Today sees the digital release of Genosha 13: The Easy Money Remix EP (http://goo.gl/ODU4a). This should please many fans and frienemies because none of these tracks from the 2x12" have ever been available in digital format before.
Get it here:
http://goo.gl/ODU4a his release was anything but easy to cobble together. Trying to organize eight separate artists (ten if you count groups) into a well-oiled remixing machine is about as difficult as completing the last level of the first Driver game on the Playstation.
We developed the idea to do a remix EP quite a while ago. We were determined to make it a double 12". The reason for us wanting it to be two discs was that it would allow us to include remixes that we were really into but wouldn't necessarily 'sell' very well. This might sound like a marketing stratagem, but only because it is.
The first remix we got sent was an early version of Chaosbringer's Machine Slavery remix. Julien completely redid the remix 2 or 3 times, I think, but the final version was finished early 2006. The eerie drum & bass breakdown in this remix is nothing short of amazing. I have had it on repeat for hours before and it still blows me away.
Producer's remix was finished within three days of receiving the sample pack. For those of you that don't already know this: Luke McMillan is a beast. With horns.
When giving Fracture 4 the samples for the Prophet of Rage I fully expected him to churn out a 200+ BPM monster. Insteads it's very deep and dark and it takes everything in exactly the opposite direction of what I'd done myself. Sometimes thing just don't really go as planned. I love Stef.
Ophidian is a busy dude. He butterflies all around the world, produces almost the entire Cardiac catalog all by himself, and somehow still managed to deliver us this remix. He, and a lot of the other remixers, related to us that they felt a lot of pressure while working on the remix. The fact that he thought that way about this makes us feel all warm and tingly inside. I'm sure we'll feel tons of pressure when finishing the remix we've already started for him, too. Oh, I should say I particularly like the off-beat breakdown and the use of Battlestar Galactica samples in this remix. Motherfracker. Oh, and also... don't get smart with us. The 1970s version of BSG spells Frack with a C.
Nosferatu asked us to remix Black Lectroid because of one simple reason: he is all about drum & bass. This was a perfect excuse for him to take it one step further. Erwin was also one of the fast-turnaround producers. We love fast-turnaround producers. Also, we're still trying to figure out how he managed to make the kickdrum sound like a Nosferatu kickdrum. We hope to see more of Erwin's drum & bass side show up in his future work. (And I know we will.)
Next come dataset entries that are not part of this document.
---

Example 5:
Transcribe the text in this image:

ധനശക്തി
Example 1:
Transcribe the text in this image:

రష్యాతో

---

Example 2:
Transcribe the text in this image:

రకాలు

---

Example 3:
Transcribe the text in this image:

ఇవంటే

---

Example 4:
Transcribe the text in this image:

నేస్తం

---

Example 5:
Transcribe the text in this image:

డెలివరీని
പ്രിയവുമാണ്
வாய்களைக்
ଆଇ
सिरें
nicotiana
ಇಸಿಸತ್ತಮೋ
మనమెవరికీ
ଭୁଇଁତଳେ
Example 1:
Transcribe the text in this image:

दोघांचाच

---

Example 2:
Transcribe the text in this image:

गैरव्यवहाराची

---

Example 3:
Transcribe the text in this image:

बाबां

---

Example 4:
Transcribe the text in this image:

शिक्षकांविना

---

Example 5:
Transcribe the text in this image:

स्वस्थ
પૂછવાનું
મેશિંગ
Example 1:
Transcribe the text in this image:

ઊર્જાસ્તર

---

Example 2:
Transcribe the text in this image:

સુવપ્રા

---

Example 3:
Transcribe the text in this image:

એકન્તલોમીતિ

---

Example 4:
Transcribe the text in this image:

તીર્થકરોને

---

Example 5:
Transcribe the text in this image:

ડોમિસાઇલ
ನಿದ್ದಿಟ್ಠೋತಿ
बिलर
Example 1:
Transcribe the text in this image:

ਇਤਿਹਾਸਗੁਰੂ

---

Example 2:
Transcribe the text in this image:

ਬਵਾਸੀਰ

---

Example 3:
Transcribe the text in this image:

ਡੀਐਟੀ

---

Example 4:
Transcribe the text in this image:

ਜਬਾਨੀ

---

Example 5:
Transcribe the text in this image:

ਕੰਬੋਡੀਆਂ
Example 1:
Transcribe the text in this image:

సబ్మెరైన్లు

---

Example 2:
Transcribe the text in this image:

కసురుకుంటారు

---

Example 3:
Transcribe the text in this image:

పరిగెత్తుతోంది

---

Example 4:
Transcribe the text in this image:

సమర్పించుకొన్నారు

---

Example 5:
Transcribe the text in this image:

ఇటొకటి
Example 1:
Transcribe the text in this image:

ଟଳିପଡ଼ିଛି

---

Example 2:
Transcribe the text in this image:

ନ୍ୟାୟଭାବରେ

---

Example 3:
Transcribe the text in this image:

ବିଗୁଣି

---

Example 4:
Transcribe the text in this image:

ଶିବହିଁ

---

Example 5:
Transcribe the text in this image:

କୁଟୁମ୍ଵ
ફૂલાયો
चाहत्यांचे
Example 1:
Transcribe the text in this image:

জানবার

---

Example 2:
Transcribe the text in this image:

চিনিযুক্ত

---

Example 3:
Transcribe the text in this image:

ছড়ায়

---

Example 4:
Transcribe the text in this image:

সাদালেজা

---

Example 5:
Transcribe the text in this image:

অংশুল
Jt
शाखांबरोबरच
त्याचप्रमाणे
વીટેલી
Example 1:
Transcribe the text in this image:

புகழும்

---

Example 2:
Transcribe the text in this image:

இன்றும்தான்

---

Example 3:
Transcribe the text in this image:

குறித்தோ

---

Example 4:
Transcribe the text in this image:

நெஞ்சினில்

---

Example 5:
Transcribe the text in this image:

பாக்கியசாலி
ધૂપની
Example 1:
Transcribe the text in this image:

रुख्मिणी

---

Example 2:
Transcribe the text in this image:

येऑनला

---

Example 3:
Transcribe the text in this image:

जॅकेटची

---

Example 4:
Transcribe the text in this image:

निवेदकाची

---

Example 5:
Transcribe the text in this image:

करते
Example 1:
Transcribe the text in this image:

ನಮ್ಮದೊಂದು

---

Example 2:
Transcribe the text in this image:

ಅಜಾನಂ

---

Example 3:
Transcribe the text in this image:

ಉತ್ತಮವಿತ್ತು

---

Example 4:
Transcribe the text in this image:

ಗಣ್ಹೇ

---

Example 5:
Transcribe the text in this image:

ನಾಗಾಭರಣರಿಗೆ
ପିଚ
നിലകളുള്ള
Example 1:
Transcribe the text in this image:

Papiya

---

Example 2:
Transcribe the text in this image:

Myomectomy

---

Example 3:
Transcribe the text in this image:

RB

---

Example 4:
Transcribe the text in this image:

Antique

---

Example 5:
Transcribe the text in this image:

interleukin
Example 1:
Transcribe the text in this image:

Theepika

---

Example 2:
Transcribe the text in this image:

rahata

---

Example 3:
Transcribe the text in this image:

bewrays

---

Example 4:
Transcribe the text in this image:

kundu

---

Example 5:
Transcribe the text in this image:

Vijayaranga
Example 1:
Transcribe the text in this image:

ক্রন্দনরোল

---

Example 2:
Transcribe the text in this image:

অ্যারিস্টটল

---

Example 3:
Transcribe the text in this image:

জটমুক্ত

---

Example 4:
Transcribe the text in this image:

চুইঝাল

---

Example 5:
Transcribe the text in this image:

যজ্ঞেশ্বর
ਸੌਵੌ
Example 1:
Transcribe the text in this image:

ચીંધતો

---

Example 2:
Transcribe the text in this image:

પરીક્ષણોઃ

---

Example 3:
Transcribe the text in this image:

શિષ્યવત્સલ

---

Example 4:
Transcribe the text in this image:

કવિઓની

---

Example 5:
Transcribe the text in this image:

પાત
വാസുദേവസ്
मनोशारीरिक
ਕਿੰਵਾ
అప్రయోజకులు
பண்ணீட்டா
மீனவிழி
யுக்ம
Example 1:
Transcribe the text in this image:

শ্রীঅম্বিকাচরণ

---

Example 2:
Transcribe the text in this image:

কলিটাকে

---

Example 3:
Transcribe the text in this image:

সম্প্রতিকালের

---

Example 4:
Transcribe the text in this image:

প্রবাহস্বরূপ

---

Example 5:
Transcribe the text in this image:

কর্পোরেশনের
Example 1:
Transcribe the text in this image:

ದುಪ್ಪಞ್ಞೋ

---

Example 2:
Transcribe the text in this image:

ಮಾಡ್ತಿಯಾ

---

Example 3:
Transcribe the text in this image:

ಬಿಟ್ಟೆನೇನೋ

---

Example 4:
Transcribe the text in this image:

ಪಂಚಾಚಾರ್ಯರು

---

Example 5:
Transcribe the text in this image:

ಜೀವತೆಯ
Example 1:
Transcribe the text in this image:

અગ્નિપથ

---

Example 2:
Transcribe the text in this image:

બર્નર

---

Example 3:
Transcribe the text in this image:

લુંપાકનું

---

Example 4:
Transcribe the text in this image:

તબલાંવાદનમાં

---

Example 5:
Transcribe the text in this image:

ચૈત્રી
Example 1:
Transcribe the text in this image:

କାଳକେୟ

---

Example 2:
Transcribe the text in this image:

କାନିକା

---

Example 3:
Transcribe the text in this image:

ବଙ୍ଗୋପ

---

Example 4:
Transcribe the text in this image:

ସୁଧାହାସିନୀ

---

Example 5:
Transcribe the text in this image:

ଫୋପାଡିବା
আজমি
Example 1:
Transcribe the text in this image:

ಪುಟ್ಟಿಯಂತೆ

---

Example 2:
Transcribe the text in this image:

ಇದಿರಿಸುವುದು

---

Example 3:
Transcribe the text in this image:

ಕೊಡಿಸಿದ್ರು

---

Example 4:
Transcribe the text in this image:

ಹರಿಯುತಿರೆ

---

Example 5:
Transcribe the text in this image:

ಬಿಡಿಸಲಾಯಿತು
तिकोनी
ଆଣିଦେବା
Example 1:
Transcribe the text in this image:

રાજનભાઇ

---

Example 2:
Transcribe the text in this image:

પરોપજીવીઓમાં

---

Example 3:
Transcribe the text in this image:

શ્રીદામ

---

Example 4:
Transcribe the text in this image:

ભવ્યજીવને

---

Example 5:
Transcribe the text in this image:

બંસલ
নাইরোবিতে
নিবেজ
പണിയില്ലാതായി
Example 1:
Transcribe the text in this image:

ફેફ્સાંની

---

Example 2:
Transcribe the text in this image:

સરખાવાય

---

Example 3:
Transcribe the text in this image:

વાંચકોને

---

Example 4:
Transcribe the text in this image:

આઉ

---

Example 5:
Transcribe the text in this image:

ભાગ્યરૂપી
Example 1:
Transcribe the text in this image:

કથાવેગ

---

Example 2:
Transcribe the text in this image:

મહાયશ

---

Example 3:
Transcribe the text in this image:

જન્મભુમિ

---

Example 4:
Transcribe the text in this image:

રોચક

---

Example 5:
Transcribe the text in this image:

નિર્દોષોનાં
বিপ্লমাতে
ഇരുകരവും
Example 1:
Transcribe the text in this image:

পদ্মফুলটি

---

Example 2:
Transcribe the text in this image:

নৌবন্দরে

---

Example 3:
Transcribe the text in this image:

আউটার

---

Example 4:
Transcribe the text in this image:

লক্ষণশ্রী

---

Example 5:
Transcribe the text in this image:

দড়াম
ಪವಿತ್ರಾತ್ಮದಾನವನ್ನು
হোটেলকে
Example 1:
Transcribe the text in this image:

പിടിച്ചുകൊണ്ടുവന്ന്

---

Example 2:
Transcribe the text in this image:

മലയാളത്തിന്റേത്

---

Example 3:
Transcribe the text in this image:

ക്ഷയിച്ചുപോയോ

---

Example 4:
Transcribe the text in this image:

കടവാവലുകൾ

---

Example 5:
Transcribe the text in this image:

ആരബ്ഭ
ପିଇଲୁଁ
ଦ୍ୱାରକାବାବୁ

The Dirty remix would be classified as a triple c-section with major complications if it were a baby. Yuri from Mindustries had asked us if he could start remixing the track a long time ago, and I had agreed... but I had also mentioned how I thought it would be an extremely difficult track to remix. Plus, I also didn't have any samples for this track as everything was recorded live back when the dinosaurs still used MIDI. I'm sure they've kicked themselves quite a few times during the remix process. They completely redid the remix 5 times and we spent lots of time on the phone talking about how impossible it was to get something decent going. Somehow... After many moons had passed... the remix was suddenly finished. Every artist knows and recognizes that special moment where you realize that what you just added or changed means you can finish the track. I think that for them it meant a full-on liquid romance explosion.
I sent PetroChemical a preview of Sithspawn in 2004. They wanted to remix it badly. (Not bad meaning bad, but bad meaning good.) Until 2006 Sithspawn was just a minute and a half worth of ideas I could never seem to finish. They almost finished their remix faster than I finished the original version! I'm very happy with this remix. The use of one of the background noises from the original as a backing melody is sweet; as is the fact that they made it darker than the original. I also like how they, and many others, seemed to have wanted to replicate portions of our blueprint for hardcore tracks. We like to end a lot of tracks with a good dose of semi-bare kickdrums because that makes the otherwise complex and full-sounding tracks easier to mix out of. Oh yes, and end-bits, of course. Go Norway!
I knew Dr. Strange was all about some doomcore, but I had no idea he'd hit the nail on the head this hard. I personally wouldn't even know where to start remixing this track. This is some high-level remixing right here. It completely embodies that old Planet Core sound that we love and miss so much. It made us realize we really miss making this kind of stuff.
There was actually a ninth remix. The Weather in My Mind was supposed to be remixed by Bombardier. Unfortunately Bombardier had just come across the wonderful opportunity to do a film score. Hopefully he'll get around to taking up the project some day.
So there you have it. A year in the making. You might sit there thinking that this doesn't really sound like something that should take a year to be completed. And of course it shouldn't take that long, but all of the remixers, and us included, have lives in which "shit goes on" just like everyone else. We like our well-oiled remixing machine, but we're not going to do another one unless we can get The DJ Producer to do all the remixes. (Or unless we change our minds.)
So here it is... for the first time, in its full digital balls-in-your mouth glory.